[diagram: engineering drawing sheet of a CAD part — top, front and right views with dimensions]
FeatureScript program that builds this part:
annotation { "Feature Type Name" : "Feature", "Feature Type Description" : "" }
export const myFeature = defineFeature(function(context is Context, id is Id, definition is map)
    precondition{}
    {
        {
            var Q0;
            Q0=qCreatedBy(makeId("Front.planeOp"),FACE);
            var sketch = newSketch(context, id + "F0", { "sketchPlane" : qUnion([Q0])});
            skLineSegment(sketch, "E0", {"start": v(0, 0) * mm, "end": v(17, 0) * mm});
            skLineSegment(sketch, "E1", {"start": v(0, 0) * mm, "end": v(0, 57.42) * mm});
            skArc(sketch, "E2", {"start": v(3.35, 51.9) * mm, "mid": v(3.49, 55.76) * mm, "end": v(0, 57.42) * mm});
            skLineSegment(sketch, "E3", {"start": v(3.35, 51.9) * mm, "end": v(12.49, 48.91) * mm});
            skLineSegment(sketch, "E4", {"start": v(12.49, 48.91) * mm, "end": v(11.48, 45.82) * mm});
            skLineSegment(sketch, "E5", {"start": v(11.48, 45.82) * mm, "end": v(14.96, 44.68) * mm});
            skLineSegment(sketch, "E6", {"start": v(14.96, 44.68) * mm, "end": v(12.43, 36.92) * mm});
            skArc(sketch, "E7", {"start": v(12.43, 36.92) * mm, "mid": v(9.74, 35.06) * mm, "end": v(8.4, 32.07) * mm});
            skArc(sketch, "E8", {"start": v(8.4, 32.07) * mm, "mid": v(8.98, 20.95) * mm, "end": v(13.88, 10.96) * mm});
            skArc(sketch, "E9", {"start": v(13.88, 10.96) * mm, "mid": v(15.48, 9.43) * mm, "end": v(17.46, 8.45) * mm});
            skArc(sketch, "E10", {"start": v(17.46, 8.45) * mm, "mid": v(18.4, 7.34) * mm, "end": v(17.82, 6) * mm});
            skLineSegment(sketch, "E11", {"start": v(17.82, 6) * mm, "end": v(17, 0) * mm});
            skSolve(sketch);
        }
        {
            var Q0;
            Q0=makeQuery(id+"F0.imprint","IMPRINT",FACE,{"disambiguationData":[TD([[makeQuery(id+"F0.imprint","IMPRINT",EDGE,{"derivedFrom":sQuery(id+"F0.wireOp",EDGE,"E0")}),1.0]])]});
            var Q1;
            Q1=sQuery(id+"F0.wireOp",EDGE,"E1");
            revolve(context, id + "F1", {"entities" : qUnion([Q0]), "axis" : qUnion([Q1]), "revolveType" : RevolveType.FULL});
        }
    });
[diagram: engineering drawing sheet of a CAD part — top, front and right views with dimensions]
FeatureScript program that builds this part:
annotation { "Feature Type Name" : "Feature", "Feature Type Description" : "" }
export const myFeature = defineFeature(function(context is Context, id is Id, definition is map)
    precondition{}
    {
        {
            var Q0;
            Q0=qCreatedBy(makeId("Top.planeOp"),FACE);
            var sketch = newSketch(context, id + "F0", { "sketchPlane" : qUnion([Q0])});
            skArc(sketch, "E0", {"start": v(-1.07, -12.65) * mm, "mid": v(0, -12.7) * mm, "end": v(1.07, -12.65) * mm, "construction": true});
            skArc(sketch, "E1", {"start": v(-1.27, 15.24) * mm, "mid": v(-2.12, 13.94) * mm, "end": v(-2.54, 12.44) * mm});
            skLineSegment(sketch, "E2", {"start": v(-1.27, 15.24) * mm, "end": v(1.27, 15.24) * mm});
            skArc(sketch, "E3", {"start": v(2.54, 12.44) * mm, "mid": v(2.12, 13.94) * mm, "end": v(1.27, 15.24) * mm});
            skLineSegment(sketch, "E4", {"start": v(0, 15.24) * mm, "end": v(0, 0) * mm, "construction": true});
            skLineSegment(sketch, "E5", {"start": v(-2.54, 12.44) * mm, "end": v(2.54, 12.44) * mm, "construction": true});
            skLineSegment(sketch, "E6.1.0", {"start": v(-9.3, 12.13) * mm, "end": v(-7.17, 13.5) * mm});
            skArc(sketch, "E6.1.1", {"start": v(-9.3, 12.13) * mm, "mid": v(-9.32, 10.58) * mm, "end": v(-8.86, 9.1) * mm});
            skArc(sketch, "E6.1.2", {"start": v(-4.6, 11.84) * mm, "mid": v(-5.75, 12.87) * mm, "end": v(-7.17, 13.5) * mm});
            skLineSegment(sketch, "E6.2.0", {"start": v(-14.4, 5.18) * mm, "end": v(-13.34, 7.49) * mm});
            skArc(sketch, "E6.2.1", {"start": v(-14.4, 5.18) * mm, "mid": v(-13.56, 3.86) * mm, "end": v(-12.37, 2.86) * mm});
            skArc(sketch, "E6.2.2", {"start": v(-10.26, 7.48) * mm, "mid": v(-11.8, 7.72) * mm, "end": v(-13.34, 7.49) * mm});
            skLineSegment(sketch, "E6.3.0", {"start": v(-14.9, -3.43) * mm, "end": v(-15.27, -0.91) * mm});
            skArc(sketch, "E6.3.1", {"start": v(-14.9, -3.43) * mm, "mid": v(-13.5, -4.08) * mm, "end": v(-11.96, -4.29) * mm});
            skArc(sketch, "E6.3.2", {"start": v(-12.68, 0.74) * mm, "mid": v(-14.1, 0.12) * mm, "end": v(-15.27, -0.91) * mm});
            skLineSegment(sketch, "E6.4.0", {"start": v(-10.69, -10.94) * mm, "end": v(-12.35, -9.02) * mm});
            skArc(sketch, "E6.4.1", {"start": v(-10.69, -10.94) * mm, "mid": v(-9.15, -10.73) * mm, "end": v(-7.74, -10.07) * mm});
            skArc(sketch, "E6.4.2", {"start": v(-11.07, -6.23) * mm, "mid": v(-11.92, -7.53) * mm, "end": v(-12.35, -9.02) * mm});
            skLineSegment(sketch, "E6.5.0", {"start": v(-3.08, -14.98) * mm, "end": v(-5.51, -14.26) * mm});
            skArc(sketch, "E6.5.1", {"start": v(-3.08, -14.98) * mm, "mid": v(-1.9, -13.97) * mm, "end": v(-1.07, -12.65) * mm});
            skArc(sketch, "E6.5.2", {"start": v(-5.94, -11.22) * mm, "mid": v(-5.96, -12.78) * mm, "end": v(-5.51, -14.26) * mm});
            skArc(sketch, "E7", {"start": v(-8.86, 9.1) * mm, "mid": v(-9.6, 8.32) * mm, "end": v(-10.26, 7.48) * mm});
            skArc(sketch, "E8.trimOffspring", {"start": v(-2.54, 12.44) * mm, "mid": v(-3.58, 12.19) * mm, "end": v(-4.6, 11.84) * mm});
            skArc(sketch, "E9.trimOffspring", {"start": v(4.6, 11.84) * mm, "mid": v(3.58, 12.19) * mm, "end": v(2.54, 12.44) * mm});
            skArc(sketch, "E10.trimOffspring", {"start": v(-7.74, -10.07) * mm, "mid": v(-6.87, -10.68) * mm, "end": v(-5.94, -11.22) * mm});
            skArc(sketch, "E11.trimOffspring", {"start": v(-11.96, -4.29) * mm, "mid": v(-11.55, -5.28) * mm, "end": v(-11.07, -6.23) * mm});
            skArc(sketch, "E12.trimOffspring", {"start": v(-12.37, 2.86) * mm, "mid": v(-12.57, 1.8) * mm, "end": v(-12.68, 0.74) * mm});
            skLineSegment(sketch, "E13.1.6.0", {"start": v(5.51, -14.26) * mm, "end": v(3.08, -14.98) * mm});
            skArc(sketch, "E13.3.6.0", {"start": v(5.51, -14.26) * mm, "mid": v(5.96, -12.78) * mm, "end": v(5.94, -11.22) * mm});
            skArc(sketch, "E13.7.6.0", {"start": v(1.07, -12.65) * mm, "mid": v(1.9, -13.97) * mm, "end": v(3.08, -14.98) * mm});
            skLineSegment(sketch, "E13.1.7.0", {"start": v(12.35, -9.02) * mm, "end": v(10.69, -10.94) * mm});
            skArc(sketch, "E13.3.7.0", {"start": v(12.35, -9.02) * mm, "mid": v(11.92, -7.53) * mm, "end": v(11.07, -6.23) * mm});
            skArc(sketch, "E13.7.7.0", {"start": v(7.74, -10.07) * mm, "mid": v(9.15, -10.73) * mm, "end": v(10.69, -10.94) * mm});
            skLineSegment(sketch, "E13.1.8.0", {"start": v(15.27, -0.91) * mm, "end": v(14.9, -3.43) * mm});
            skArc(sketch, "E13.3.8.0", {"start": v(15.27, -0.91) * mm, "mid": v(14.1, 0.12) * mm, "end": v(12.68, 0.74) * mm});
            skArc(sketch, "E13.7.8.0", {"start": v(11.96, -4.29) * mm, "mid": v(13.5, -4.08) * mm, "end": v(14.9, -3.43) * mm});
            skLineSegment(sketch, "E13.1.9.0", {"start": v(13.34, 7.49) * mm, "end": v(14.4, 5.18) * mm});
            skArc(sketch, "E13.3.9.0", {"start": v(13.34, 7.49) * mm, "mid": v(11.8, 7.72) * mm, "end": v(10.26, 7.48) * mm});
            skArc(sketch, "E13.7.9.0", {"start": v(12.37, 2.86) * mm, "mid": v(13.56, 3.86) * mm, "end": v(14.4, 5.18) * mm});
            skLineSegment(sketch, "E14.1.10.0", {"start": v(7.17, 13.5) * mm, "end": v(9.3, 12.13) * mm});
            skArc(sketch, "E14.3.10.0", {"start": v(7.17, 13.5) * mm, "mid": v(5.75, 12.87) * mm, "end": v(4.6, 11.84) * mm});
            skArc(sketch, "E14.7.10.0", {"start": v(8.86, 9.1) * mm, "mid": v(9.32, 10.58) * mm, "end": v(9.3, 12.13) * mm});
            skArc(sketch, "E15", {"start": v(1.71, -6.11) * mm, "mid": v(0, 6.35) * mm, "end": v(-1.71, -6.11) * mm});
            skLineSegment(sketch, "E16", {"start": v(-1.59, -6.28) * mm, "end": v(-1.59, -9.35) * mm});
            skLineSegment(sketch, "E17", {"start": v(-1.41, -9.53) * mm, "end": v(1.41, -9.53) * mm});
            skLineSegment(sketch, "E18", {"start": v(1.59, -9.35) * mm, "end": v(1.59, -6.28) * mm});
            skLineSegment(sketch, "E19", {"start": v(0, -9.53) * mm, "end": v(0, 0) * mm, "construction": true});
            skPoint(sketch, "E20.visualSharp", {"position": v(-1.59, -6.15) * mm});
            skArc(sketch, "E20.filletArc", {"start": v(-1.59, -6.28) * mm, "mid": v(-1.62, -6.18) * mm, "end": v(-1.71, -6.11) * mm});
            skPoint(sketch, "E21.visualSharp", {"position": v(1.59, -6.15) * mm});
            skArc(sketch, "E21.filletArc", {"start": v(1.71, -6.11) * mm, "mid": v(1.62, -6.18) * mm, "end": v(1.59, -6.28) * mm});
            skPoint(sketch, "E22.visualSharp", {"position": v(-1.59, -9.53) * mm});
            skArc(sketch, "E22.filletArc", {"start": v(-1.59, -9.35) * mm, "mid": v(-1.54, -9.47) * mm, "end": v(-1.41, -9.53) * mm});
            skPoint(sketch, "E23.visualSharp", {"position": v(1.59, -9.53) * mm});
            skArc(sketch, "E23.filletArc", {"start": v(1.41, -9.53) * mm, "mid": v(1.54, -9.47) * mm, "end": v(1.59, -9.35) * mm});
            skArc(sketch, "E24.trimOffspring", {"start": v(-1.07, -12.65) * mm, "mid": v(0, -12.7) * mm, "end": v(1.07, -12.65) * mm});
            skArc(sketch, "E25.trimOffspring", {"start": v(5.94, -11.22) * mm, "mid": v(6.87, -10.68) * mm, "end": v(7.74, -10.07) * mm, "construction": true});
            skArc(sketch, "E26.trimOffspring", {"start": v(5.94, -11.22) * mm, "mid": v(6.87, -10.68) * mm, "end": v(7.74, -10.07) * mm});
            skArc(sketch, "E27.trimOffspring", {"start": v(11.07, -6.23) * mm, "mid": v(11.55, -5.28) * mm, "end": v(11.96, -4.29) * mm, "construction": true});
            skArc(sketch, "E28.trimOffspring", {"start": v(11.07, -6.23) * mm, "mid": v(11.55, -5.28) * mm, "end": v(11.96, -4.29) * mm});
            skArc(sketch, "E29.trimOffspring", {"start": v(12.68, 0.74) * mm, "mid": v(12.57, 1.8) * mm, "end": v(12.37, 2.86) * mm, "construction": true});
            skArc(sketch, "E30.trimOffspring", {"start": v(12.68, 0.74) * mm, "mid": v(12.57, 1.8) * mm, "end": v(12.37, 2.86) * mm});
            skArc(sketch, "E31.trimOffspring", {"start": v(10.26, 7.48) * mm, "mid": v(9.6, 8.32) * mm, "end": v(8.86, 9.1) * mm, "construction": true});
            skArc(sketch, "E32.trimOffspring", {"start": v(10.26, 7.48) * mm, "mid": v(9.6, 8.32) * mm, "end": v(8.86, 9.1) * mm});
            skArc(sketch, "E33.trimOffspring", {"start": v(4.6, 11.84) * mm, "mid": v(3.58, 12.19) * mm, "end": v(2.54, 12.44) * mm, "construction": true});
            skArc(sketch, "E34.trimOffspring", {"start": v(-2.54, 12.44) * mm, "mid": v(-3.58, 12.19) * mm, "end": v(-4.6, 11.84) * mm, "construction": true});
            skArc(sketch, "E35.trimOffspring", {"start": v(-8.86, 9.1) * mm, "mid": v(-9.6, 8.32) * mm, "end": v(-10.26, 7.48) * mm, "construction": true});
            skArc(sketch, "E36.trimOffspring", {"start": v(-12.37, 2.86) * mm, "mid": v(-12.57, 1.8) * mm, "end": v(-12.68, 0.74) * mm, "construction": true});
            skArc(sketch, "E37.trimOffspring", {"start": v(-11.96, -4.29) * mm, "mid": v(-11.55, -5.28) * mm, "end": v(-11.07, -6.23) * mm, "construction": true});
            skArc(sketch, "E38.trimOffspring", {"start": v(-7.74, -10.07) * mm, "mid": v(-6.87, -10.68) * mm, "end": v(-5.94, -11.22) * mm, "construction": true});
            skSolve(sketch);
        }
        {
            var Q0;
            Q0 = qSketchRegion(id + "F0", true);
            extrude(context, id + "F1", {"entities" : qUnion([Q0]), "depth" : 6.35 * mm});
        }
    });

:: Requirements ::
Copy the records word for word, beginning at the first line and stopping after the line that contains "v(8.98, 20.95) *".

:: Finished exercise ::
[diagram: engineering drawing sheet of a CAD part — top, front and right views with dimensions]
FeatureScript program that builds this part:
annotation { "Feature Type Name" : "Feature", "Feature Type Description" : "" }
export const myFeature = defineFeature(function(context is Context, id is Id, definition is map)
    precondition{}
    {
        {
            var Q0;
            Q0=qCreatedBy(makeId("Front.planeOp"),FACE);
            var sketch = newSketch(context, id + "F0", { "sketchPlane" : qUnion([Q0])});
            skLineSegment(sketch, "E0", {"start": v(0, 0) * mm, "end": v(17, 0) * mm});
            skLineSegment(sketch, "E1", {"start": v(0, 0) * mm, "end": v(0, 57.42) * mm});
            skArc(sketch, "E2", {"start": v(3.35, 51.9) * mm, "mid": v(3.49, 55.76) * mm, "end": v(0, 57.42) * mm});
            skLineSegment(sketch, "E3", {"start": v(3.35, 51.9) * mm, "end": v(12.49, 48.91) * mm});
            skLineSegment(sketch, "E4", {"start": v(12.49, 48.91) * mm, "end": v(11.48, 45.82) * mm});
            skLineSegment(sketch, "E5", {"start": v(11.48, 45.82) * mm, "end": v(14.96, 44.68) * mm});
            skLineSegment(sketch, "E6", {"start": v(14.96, 44.68) * mm, "end": v(12.43, 36.92) * mm});
            skArc(sketch, "E7", {"start": v(12.43, 36.92) * mm, "mid": v(9.74, 35.06) * mm, "end": v(8.4, 32.07) * mm});
            skArc(sketch, "E8", {"start": v(8.4, 32.07) * mm, "mid": v(8.98, 20.95) * mm, "end": v(13.88, 10.96) * mm});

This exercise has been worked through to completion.